Finland and Sweden are considering joining the NATO alliance. Finland will decide in the next few weeks, Prime Minister Sanna Marin said on Wednesday.
"There can be no more talk of any nuclear–free status for the Baltic - the balance must be restored," said Medvedev, who was Russian president from 2008 to 2012.
Medvedev said he hoped Finland and Sweden would see sense. If not, he said, they would have to live with nuclear weapons and hypersonic missiles close to home.
NATO did not immediately respond to Russia's warning.
The entry of Finland and Sweden into NATO would be one of the biggest strategic consequences of the war in Ukraine. Finland gained independence from Russia in 1917 and fought two wars against it during World War Two. Sweden has not fought a war for 200 years.
Russia said in 2018 it had deployed Iskander missiles to Kaliningrad, which was captured by the Red Army in April 1945 and ceded to the Soviet Union at the Potsdam conference.

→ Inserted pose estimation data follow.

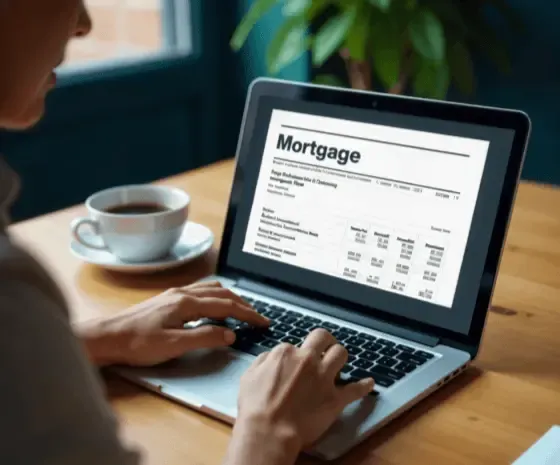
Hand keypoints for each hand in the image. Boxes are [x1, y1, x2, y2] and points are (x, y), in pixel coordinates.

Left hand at [75, 281, 268, 366]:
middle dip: (243, 303)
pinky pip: (200, 291)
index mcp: (187, 303)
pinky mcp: (168, 299)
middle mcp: (182, 293)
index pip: (226, 305)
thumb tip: (230, 334)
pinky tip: (213, 308)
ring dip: (229, 298)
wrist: (107, 337)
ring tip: (240, 310)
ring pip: (211, 289)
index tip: (263, 321)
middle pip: (222, 293)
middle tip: (257, 317)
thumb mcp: (173, 345)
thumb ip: (204, 338)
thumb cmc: (137, 343)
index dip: (247, 314)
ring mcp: (174, 294)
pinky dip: (215, 297)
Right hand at [224, 330, 373, 464]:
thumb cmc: (255, 407)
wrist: (269, 431)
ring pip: (341, 354)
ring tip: (339, 360)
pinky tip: (369, 382)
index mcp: (286, 353)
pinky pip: (356, 389)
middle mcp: (307, 360)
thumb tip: (272, 356)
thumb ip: (264, 361)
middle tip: (325, 346)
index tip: (294, 364)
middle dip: (325, 340)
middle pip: (322, 338)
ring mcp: (323, 378)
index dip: (294, 354)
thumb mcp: (249, 376)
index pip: (294, 345)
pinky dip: (364, 385)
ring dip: (340, 356)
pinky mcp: (335, 398)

The Iskander missile, widely used in current war against Ukraine, is a short-range tactical ballistic missile system that can carry nuclear warheads. Its official range is 500 km.

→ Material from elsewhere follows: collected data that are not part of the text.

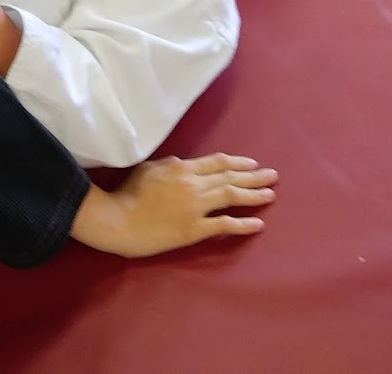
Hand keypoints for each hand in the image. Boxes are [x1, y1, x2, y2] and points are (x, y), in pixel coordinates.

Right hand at [72, 153, 277, 258]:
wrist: (117, 221)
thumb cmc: (126, 194)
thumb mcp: (148, 169)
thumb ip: (171, 165)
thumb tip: (184, 164)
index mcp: (182, 168)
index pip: (217, 162)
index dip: (237, 162)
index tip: (252, 163)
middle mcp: (193, 184)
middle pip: (230, 177)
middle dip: (254, 176)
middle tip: (273, 176)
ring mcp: (195, 207)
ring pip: (231, 197)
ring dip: (254, 195)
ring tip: (270, 195)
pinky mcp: (194, 229)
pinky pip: (224, 225)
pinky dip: (243, 224)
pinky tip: (258, 224)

"Let's hope that the common sense of our northern neighbours will win."
Lithuanian Defence Minister Arvydas Anusauskas said Russia had deployed nuclear weapons in Kaliningrad even before the war.
"Nuclear weapons have always been kept in Kaliningrad ... the international community, the countries in the region, are perfectly aware of this," Anusauskas was quoted as saying by BNS. "They use it as a threat."